The relatively poor QRR performance of SJ Si-MOSFETs has precluded their use in some topologies such as the bridgeless ‘Totem Pole’ power factor correction stage, operating in continuous conduction mode. SiC FETs are however perfectly suited.

SiC FET reliability is assured

Despite the decades-long pedigree of cascodes, versions using SiC technology may seem new and require proof of reliability. Field and lab data demonstrates this, but additionally, the identified issues of SiC gate oxide degradation are inherently not present and the low-voltage Si-MOSFET gate is robust with a thick oxide, proven to be reliable. Strong avalanche and short circuit withstand ratings contribute to reliability performance that allows UnitedSiC to routinely achieve automotive AEC-Q101 qualification for their parts. The company also uses silver-sintering for die attach in its latest products for its 6x better thermal conductivity than solder. This keeps junction temperature rise low and reliability high.

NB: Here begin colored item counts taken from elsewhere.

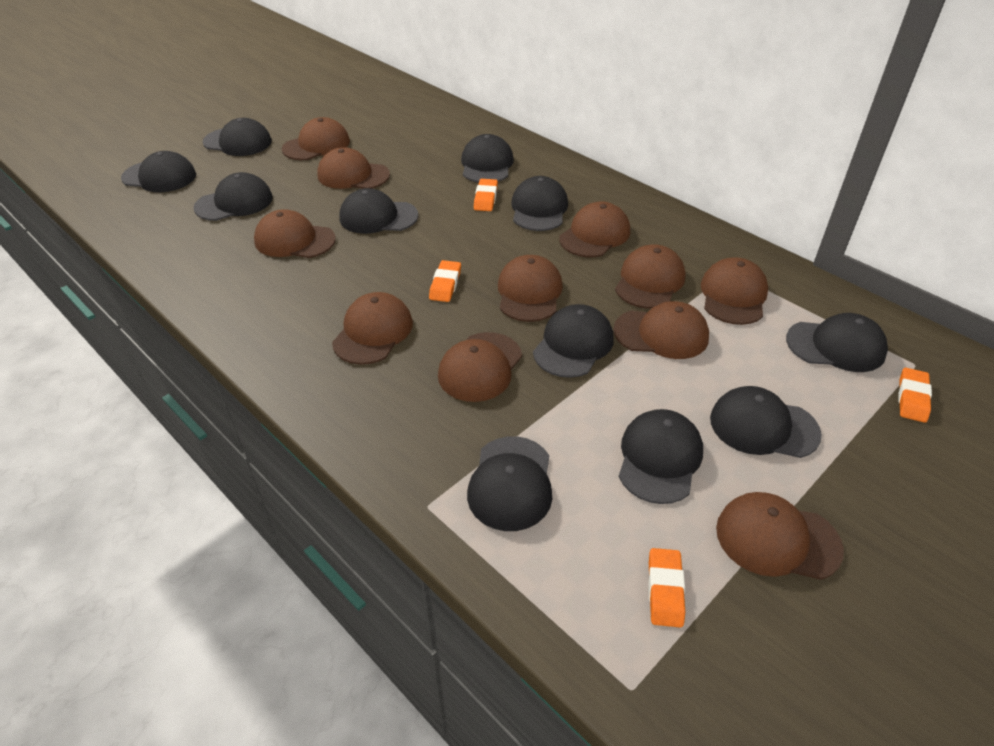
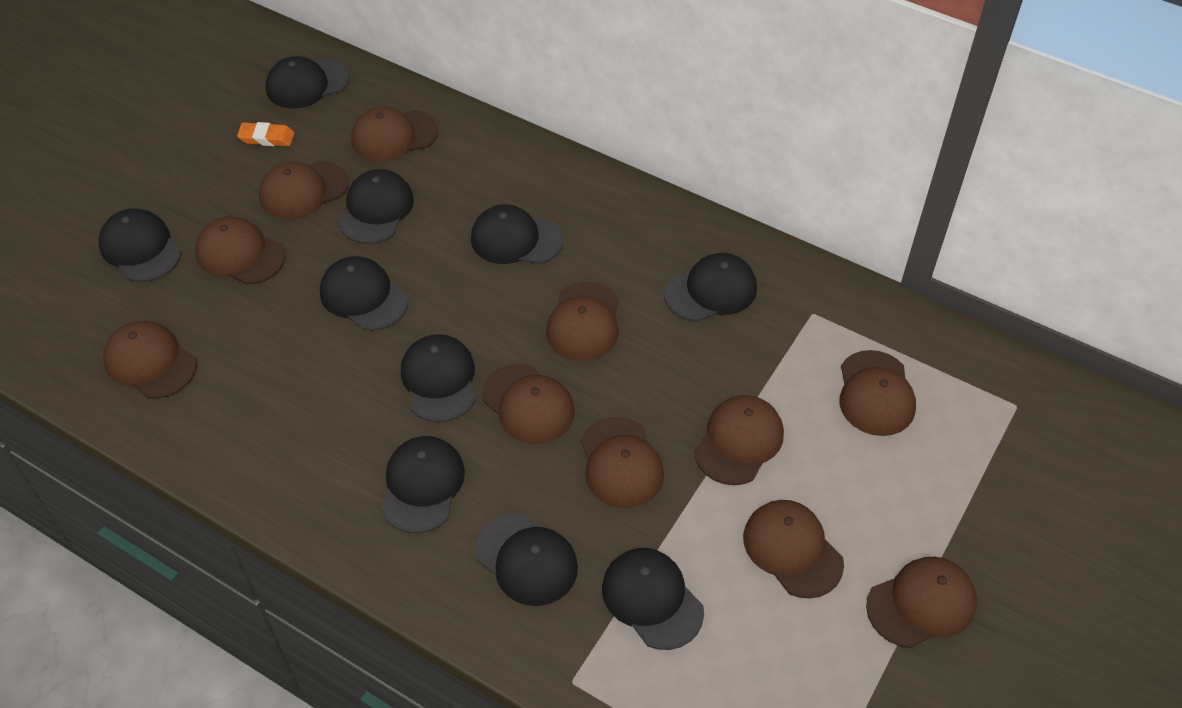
black cap: 11 -> 10
orange eraser: 4 -> 1

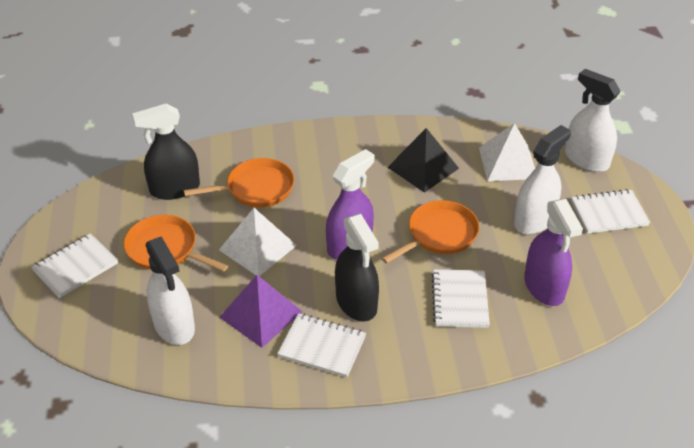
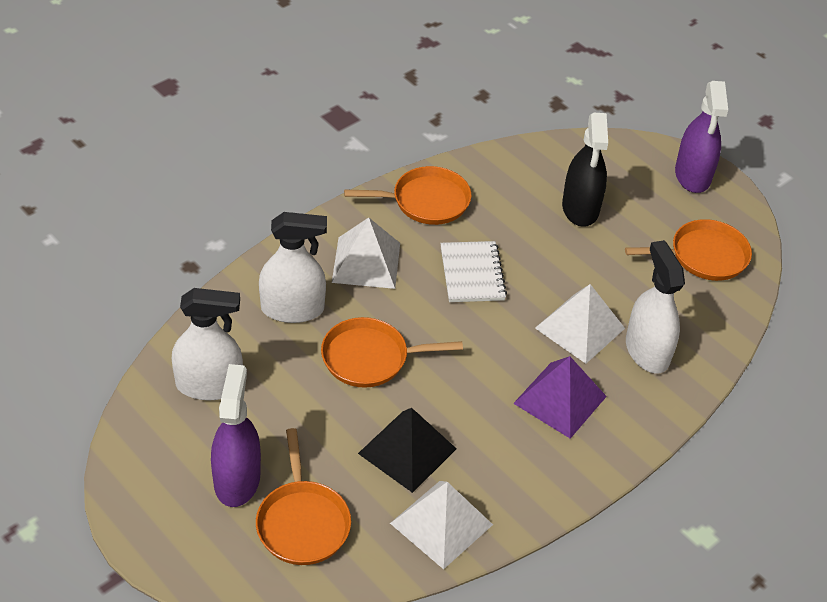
black spray bottle: 2 -> 1
orange pan: 3 -> 4
white notebook: 4 -> 1
white pyramid: 2 -> 3

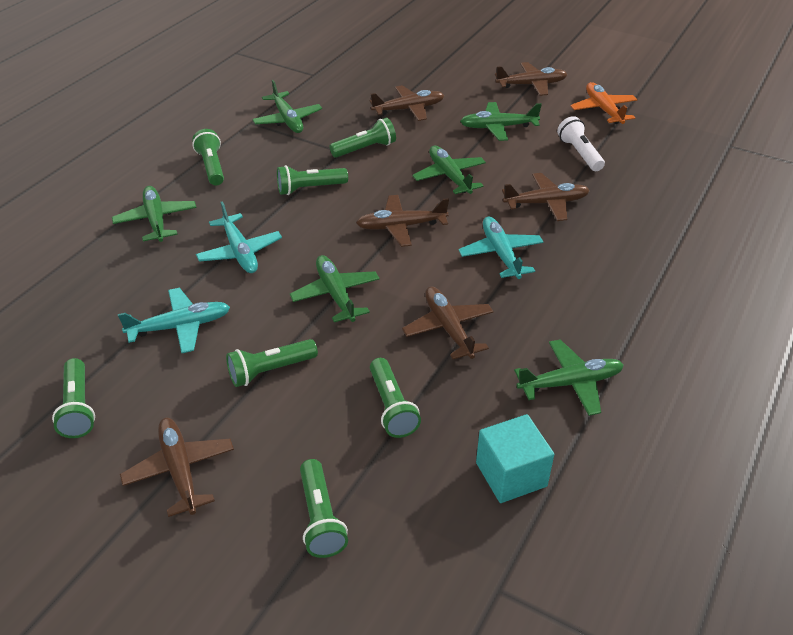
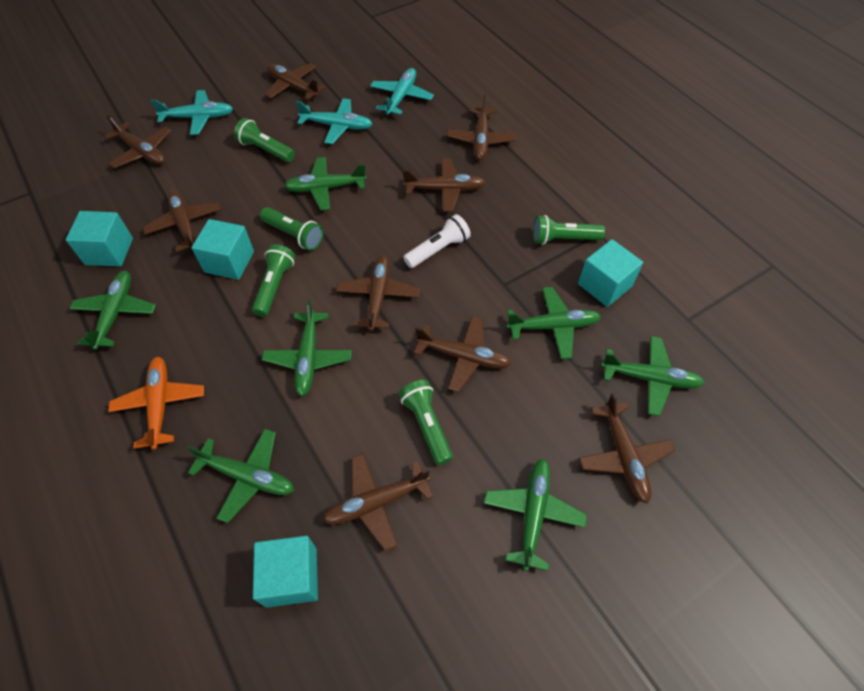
brown plane: 6 -> 9
green flashlight: 7 -> 5
green plane: 6 -> 7
turquoise cube: 1 -> 4

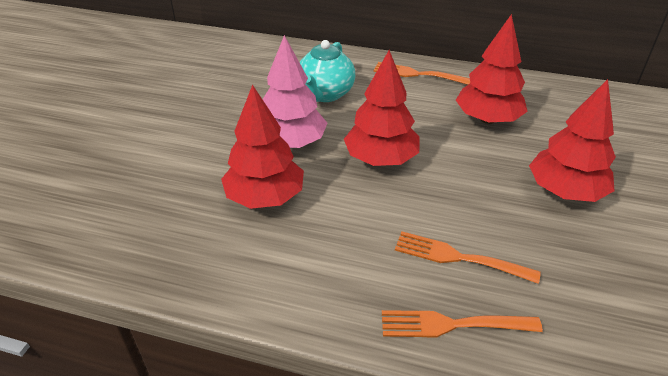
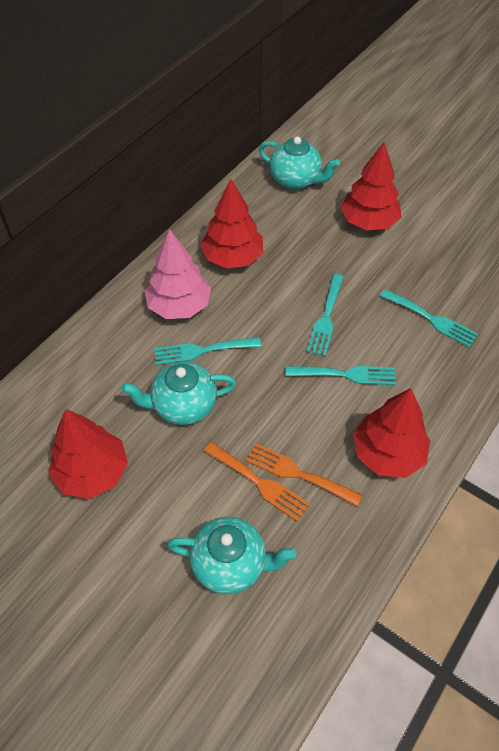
orange fork: 3 -> 2
turquoise fork: 0 -> 4
turquoise teapot: 1 -> 3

SiC FET evolution continues

UnitedSiC now manufactures 4th generation SiC FETs with increased voltage ratings, best-ever FOMs and on-resistances so low that the substrate itself has become a limit, so wafer-thinning techniques are employed for even further gains. Package options have been expanded from the original TO-247 with side-by-side die to ‘stacked’ arrangements with Kelvin source connections and leadless DFN8x8 versions for MHz switching, with their low lead inductance. Further developments include more package options and parts with uncommitted JFET gate connections for the ultimate in switching speed control.

SiC FETs – the better solution

We will never actually achieve the perfect switch but SiC FETs are pretty close, with a performance/price ratio that is increasingly attractive. Device voltage ratings are available to 1700V, and on-resistances can be sub-5-milliohm depending on voltage class. To see the range and as a design aid, UnitedSiC have made their ‘FET-Jet’ web-based simulation tool available which predicts the loss and stress level performance of their devices in a range of AC-DC, DC-DC, isolated and non-isolated application circuits.